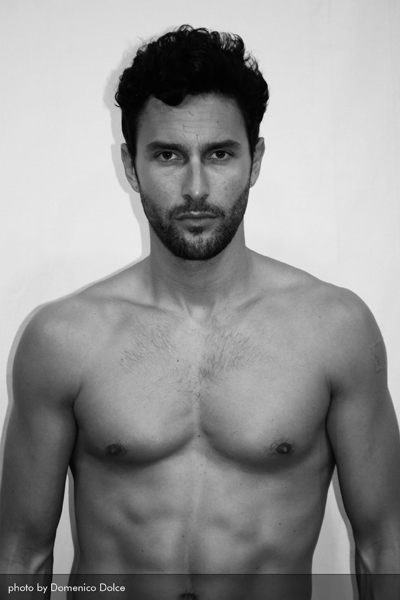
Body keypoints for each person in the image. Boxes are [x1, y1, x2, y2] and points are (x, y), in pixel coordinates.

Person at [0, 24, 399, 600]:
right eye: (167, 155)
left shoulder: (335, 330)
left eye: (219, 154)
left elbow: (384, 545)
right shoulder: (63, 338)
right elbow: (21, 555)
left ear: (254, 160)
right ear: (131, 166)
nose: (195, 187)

- - - -

▶ _WORK TASK_:
Going from the line that has "left eye: (219, 154)" through the last line of the entries, retype each line exactly as given and add nothing.

▶ _TASK RESULT_:
left eye: (219, 154)
left elbow: (384, 545)
right shoulder: (63, 338)
right elbow: (21, 555)
left ear: (254, 160)
right ear: (131, 166)
nose: (195, 187)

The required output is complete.